Resume: 11.3 points, 9.9 rebounds (9th in league), 1.4 blocks, 33.2 minutes, 68% FG (1st in league, career best), and 69% FT… Team record in games played: 34-28 (2-2 without)… Playoffs: 6.2 points, 9.0 rebounds, 44% FG, 60% FT, 1-4 record… 2nd Team All-Defense, 3rd Team All-NBA, Defensive Player of the Year
About two weeks ago I talked about how nobody is a more destructive shot blocker and weak side defender than Serge Ibaka. Let me continue on with that point and say that Chandler is probably the smartest weak side defender in the league. Even though he isn’t a great one on one defender in the post (amazingly apparent to anyone who watched what Pau Gasol did to him in the Gold Medal Game at the Olympics), he’s a good enough communicator and a smart enough basketball player to win the Defensive Player of the Year, but not make 1st Team All-Defense. Wait, what?
Yes, Tyson Chandler was the Defensive Player of the Year but 2nd Team All-Defense, which proves that so-called experts and analysts really have no effing idea what they are doing. I mean, isn’t that just common sense? How does that get screwed up? And let me just ask, how does Dallas screw things up and not re-sign Tyson Chandler before last season, just to take a flier on potentially signing a wishy-washy superstar the following season? Come on now, Mark Cuban should’ve known better than this. Didn’t he watch the entire postseason run? Didn’t he see that other than Dirk Nowitzki, Tyson Chandler was without question the most important player on the Dallas roster? You can’t just substitute in any other center for Tyson Chandler and expect Dallas to still win the title. Does Dallas make the finals with Roy Hibbert at starting center instead of Tyson Chandler? Hell no. What about Al Jefferson? Maybe, but it’s impossible to know for sure. What we do know for sure is that Chandler transformed the Mavericks into a title contender. Just take a look at what Dirk Nowitzki thought about Tyson Chandler:
“His positive energy, his defense I think is really what turned this whole thing around and what really won us the playoffs. Every big game down the stretch we did it with defense.”
That is an actual quote from Dirk Nowitzki talking about Tyson Chandler’s impact on the Dallas Mavericks in the 2011 postseason. Pretty high praise from a guy who had every reason to feel like he was the cats pajamas after slaying the Miami Heat and their Big Three in the NBA Finals, to cap off a 2 month run of unbelievable basketball brilliance.
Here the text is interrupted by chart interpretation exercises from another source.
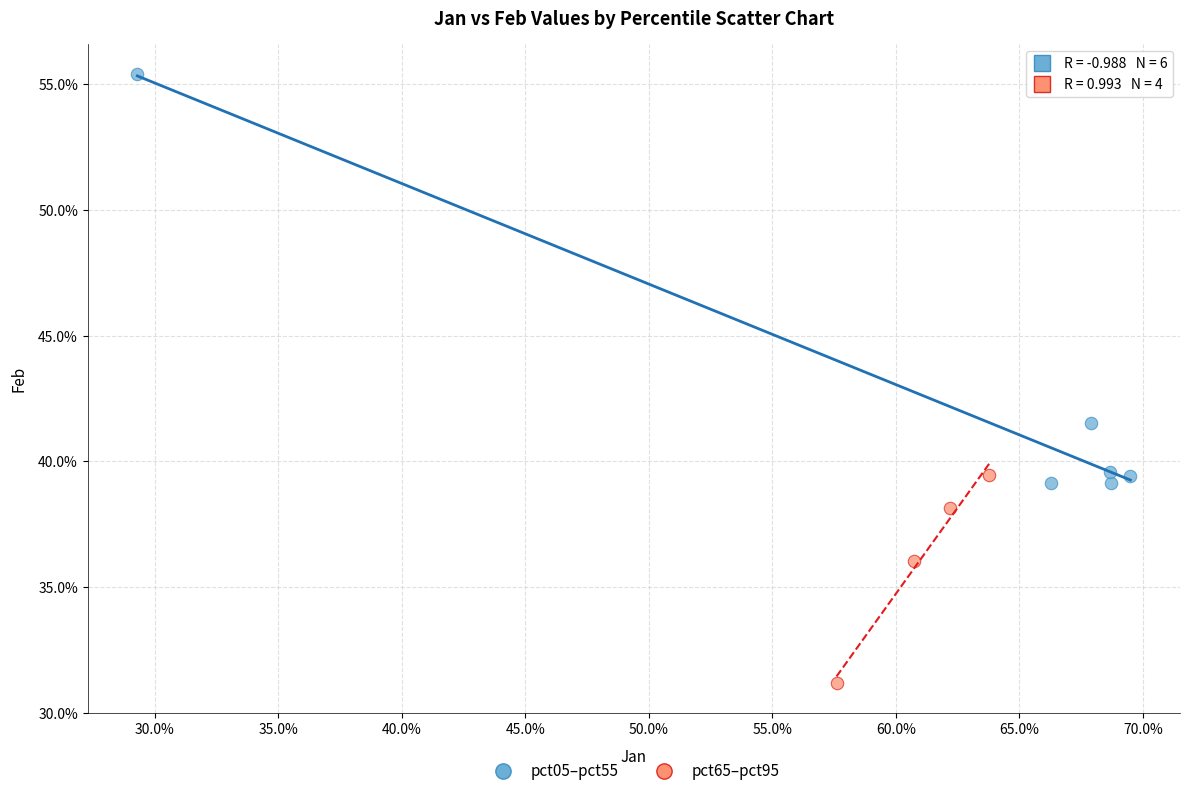

Which series contains the lowest Y value?

pct65–pct95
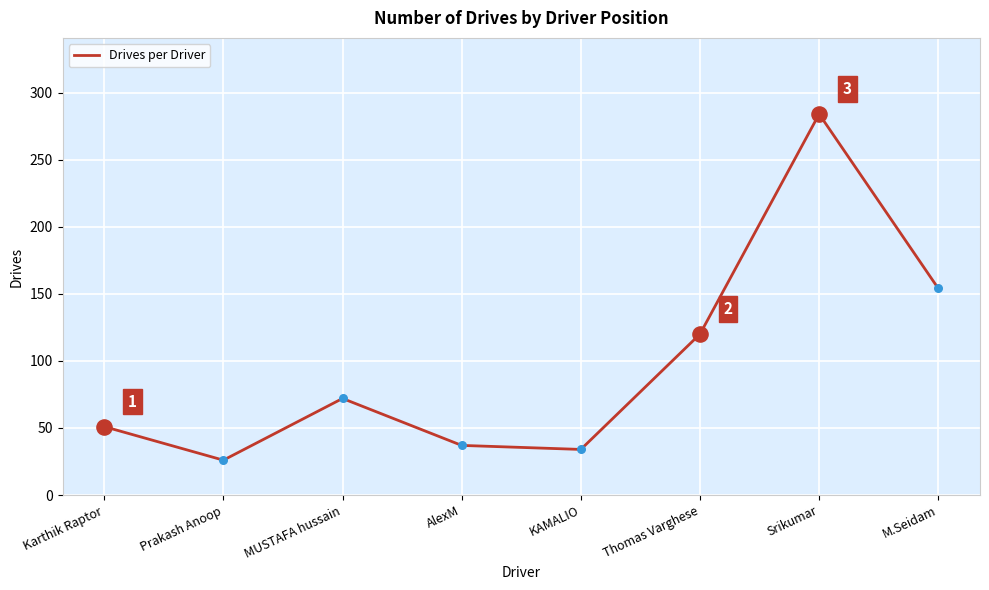

Which has a higher value, Srikumar or MUSTAFA hussain?

Srikumar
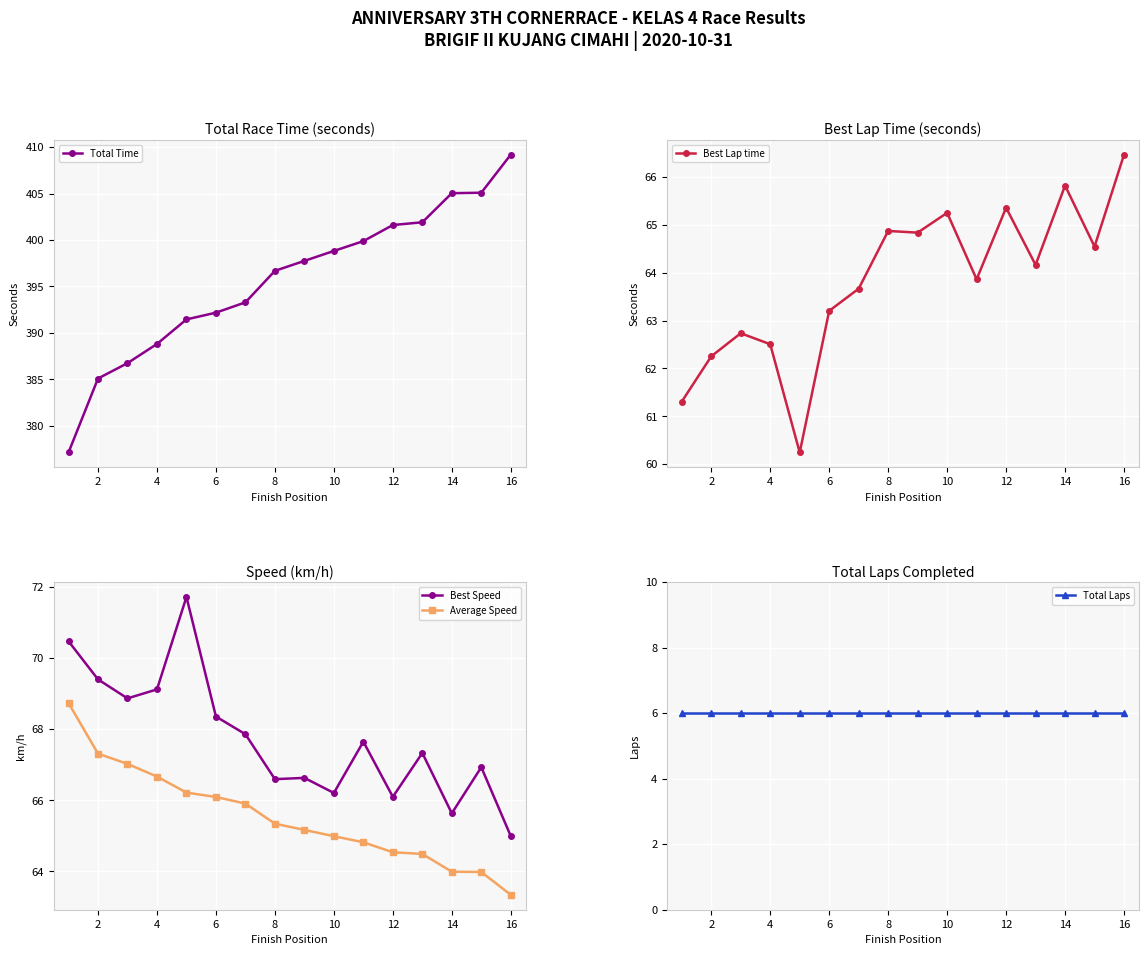

At which label does Total Time reach its peak?

16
Dirk gave a lot of the credit to Chandler, the man in the middle, the anchor of a defense that slowed down three of the NBA’s best (Kobe Bryant, Kevin Durant, and LeBron James) en route to an NBA Championship.
Without Dirk the Mavericks wouldn’t have been able to sniff the Larry O’Brien Trophy if it was doused in Ben-Gay and gasoline, but it became very apparent that this season Dallas was missing a vital piece to the championship puzzle. Maybe the departures of JJ Barea, Peja Stojakovic, and DeShawn Stevenson had something to do with it, but if I were a betting man I’m taking the imaginary 5/1 odds on the “Tyson Chandler’s effect on a team is a little more profound than we might know of” option. We know for sure that Chandler is the basketball version of the quarterback of the defense not just for Dallas in the 2010-11 season, but also for the defensively much improved New York Knicks this past season.
Remember, we’re talking about a Knicks team that had Carmelo Anthony, Amare Stoudemire, JR Smith and Baron Davis on the roster. You could ask the question who the hell were those four guarding, but a better question is who the hell are they even interested in guarding? Chandler was the security blanket and the biggest reason the Knicks didn’t look like a Rucker Park team’s defense on a nightly basis, and he’ll need to keep that up this year after the Knicks have added Jason Kidd, Kurt Thomas, Marcus Camby and Rasheed Wallace (at a combined age of 154 years old). Chandler knows his role. He fits his niche well. He’s going to catch a few lobs, slam home a couple of tip-in dunks, block/alter quite a few shots, and most importantly light a fire under guys that you wouldn’t exactly say are lock down defenders. Can’t we get a statistic for that?